Streetwear is meant to be a forum for the majority, a great democracy that reflects the cultural climate and is fashion at its easiest access level. Its purpose is to circulate and to disseminate, adopted traditionally by high fashion brands opting to diffuse their ethos into a format fit for the general public.
boychild did an androgynous, expressionist drag performance...creating an emotional energy that was beyond categorical
The streetwear market perpetuates along a common denominator, bringing all of a brand's pop culture references and ethics along with it. In their recent SS14 show, Hood By Air, a streetwear favourite of performers like A$AP Rocky, Kanye West and Rihanna, collaborated again with perennial muse and performance artist boychild. The day before hitting the runway for HBA, boychild did an androgynous, expressionist drag performance to a packed audience at the Suzanne Geiss gallery in Manhattan, lip synching to remixed pop favorites (including Rihanna's heartfelt "Stay") and creating an emotional energy that was beyond categorical.
Androgyny, in this case, does not mean embracing both genders but denying them; creating a neutral space in which to present and connect at a deeper level.
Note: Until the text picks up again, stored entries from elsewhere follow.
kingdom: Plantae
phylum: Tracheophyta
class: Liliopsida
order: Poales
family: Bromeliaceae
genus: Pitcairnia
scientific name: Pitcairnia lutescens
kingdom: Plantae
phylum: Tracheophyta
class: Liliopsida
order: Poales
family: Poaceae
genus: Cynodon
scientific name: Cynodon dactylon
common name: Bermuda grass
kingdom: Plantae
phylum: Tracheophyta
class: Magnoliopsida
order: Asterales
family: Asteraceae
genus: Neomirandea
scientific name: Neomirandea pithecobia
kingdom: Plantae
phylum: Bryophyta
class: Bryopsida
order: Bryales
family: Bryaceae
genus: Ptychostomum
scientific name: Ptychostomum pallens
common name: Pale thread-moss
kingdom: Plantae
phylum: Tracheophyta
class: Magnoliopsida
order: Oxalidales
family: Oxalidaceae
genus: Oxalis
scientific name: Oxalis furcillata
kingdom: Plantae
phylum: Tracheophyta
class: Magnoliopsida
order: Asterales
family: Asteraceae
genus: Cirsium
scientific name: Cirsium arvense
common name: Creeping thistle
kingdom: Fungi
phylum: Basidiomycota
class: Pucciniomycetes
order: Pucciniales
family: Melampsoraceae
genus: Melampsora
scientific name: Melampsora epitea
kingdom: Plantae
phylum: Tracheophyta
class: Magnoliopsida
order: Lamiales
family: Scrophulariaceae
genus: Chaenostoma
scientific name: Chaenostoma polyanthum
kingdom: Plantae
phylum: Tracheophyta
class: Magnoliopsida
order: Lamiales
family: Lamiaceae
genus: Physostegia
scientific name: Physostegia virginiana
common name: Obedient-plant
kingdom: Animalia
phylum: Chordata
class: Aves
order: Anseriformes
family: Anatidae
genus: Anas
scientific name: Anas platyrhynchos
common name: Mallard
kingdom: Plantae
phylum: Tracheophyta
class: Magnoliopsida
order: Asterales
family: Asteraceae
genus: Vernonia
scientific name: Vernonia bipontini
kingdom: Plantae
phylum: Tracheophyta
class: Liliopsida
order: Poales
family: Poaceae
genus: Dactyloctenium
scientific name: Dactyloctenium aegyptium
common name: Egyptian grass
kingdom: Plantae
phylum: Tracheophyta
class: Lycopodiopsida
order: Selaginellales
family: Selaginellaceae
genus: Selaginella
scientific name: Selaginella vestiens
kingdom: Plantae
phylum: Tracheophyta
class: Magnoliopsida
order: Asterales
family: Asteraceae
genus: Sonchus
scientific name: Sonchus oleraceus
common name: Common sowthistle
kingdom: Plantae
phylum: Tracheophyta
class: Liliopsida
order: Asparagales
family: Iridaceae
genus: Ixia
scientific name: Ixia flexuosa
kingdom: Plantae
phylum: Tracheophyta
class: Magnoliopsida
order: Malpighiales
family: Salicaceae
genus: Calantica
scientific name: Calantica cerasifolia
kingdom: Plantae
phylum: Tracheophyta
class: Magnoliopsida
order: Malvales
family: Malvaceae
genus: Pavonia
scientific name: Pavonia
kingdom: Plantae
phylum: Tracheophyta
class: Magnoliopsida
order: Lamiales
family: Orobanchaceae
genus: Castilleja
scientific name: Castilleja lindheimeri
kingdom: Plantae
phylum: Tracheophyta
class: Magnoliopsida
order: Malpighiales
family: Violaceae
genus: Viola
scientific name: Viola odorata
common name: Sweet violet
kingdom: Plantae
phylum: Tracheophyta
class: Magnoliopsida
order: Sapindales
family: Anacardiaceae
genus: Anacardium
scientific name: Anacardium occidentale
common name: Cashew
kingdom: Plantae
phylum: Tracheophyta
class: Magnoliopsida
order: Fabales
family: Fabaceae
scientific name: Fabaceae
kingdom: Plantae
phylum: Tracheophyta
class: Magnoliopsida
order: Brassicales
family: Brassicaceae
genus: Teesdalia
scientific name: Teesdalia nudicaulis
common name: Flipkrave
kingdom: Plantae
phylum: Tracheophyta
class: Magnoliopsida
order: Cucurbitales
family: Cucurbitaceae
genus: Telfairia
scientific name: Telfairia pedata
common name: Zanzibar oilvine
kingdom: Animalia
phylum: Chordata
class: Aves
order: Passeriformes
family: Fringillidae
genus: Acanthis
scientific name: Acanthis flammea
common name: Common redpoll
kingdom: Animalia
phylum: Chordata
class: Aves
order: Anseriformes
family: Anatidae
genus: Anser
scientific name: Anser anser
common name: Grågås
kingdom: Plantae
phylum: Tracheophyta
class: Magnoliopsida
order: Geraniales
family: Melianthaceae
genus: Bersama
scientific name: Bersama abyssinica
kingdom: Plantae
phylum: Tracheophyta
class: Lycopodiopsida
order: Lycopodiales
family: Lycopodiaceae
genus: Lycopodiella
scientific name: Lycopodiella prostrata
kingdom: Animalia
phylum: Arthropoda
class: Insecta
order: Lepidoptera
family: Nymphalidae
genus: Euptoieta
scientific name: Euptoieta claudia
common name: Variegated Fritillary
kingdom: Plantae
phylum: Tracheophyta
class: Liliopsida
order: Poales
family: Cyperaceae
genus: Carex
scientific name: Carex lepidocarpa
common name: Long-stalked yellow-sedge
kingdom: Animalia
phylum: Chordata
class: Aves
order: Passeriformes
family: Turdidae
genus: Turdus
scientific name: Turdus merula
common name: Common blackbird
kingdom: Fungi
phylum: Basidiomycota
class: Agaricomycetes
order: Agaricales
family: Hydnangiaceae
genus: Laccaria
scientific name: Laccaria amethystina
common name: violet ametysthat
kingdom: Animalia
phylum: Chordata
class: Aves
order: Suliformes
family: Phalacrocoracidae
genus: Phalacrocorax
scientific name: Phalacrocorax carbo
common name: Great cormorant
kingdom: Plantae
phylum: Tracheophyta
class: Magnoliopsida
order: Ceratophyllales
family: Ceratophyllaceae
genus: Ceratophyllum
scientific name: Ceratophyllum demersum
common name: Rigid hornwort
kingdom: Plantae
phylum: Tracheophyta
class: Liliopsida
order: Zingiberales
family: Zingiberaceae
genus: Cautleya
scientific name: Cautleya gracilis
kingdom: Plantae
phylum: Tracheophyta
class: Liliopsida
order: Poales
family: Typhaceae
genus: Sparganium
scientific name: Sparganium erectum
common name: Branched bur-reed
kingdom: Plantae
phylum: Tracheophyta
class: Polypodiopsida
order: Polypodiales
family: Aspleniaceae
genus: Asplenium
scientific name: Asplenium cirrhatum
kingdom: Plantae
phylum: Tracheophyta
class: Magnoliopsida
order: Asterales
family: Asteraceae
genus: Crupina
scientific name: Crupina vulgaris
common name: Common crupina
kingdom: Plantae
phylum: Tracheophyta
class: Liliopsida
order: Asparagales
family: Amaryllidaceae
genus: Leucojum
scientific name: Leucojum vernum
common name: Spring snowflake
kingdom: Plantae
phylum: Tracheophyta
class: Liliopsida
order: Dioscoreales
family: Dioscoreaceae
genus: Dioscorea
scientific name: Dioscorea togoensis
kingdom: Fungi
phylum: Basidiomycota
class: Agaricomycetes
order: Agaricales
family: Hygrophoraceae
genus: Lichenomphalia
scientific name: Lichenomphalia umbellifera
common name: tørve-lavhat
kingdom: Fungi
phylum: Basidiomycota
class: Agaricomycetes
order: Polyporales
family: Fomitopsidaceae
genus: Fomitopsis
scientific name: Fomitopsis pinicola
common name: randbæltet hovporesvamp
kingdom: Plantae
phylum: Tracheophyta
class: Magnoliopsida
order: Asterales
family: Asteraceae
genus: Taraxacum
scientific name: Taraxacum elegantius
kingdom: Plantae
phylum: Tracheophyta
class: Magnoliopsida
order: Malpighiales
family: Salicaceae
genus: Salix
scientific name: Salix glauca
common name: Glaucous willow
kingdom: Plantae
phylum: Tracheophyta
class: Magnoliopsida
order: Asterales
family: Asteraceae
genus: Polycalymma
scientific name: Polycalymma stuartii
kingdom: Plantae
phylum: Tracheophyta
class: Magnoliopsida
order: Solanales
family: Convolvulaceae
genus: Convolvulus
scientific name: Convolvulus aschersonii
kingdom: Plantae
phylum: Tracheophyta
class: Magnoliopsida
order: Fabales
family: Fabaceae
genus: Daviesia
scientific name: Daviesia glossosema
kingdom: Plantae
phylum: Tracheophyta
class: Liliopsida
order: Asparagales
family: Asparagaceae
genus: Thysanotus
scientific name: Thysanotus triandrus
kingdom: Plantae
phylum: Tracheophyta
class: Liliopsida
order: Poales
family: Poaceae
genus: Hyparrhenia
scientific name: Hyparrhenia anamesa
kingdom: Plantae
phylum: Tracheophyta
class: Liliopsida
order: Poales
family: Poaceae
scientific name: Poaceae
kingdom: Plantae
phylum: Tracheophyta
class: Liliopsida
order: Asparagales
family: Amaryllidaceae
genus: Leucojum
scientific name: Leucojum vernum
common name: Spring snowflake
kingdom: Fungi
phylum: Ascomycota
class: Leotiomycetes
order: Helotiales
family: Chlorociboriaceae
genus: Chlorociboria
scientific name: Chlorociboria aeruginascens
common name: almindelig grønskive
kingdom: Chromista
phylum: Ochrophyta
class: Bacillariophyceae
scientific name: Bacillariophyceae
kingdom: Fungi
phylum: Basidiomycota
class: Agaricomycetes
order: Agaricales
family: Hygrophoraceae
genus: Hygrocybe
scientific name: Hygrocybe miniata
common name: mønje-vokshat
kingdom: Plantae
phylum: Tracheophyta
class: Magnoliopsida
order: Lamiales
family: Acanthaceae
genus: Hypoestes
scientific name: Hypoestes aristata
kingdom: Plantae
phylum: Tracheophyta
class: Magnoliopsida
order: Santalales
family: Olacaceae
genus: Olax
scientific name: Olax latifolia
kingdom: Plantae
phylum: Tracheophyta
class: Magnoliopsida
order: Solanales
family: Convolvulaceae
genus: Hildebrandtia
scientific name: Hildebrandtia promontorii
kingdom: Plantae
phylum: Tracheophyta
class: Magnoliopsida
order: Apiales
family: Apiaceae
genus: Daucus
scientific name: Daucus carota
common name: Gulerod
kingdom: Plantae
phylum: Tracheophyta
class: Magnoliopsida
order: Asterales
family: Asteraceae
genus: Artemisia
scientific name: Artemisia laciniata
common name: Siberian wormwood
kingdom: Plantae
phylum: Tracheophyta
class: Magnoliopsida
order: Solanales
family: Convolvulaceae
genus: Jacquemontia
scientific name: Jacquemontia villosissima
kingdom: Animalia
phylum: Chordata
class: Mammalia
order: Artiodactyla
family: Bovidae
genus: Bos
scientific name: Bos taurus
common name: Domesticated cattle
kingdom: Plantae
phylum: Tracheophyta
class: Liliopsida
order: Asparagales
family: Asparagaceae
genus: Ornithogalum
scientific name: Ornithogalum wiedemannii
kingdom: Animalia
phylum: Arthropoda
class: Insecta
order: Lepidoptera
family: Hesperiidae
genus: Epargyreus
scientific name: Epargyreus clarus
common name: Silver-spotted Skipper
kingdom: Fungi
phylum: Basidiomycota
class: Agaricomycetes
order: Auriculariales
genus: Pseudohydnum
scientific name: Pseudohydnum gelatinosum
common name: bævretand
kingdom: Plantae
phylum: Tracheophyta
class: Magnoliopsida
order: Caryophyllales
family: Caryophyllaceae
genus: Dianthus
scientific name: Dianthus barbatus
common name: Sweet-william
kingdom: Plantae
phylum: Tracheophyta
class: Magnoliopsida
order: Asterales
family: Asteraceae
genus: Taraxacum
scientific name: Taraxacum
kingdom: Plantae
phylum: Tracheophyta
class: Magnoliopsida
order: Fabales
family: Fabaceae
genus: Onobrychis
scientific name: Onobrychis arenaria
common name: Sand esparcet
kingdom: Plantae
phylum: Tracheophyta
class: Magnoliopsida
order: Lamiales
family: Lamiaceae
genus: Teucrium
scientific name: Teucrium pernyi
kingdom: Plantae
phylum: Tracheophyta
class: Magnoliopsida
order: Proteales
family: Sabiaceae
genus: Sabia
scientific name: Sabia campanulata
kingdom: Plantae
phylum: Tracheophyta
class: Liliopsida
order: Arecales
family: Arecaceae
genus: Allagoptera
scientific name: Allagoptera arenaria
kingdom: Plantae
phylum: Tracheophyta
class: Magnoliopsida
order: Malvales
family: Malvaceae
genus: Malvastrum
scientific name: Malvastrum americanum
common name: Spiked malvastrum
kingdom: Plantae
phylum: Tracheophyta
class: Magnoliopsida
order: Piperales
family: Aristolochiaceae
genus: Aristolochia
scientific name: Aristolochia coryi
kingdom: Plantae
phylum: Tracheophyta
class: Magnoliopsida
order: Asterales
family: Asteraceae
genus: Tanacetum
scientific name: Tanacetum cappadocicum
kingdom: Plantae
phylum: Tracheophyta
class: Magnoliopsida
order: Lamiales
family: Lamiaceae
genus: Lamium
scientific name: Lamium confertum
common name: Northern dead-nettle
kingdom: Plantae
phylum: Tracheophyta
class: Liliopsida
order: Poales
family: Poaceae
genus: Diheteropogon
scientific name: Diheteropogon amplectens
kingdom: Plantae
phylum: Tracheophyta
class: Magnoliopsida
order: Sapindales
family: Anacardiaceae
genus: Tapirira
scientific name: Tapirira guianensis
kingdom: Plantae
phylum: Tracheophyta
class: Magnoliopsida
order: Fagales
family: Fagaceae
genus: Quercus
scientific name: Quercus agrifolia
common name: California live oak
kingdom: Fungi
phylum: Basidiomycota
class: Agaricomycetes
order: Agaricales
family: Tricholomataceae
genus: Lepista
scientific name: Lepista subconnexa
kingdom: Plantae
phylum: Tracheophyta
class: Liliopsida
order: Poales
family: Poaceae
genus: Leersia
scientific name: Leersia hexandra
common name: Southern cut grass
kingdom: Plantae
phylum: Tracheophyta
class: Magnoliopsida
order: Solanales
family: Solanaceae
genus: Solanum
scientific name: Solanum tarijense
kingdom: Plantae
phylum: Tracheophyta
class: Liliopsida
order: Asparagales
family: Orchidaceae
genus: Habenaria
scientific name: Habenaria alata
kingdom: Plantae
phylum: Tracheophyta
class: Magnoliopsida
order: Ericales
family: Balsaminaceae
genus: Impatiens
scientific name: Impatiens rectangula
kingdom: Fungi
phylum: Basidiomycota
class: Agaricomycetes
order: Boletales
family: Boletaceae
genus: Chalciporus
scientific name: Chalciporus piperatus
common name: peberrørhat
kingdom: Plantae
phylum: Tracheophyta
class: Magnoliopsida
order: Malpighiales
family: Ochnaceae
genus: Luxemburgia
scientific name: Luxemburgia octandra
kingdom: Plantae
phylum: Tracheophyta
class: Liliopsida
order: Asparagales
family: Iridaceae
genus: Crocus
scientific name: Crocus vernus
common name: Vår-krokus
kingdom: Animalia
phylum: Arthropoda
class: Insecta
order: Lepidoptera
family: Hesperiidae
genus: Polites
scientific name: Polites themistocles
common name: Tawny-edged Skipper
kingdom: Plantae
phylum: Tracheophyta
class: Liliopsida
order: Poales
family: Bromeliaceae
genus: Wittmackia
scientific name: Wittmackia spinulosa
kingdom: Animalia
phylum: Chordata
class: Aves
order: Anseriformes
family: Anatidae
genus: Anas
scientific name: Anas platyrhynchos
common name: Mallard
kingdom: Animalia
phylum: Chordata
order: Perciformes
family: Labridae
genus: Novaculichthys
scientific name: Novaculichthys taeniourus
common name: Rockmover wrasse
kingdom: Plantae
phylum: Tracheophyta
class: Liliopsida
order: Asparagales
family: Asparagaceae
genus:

It is humanising and equalising. Perhaps that is why Hood By Air finds so much inspiration in boychild. As a label it uses streetwear codes to explore a range of progressive high fashion concepts, such as genderless styling and subversive branding, to appeal on a human level.
A lack of concern in gender politics has allowed HBA to imagine a massive redefinition of popular dress
A lack of concern in gender politics has allowed HBA to imagine a massive redefinition of popular dress, blending experimental identity with the viral energy of streetwear. By denying us the opportunity to assign gender to their work, HBA is flipping the role of streetwear on its head: no longer reflecting the majority, but informing it.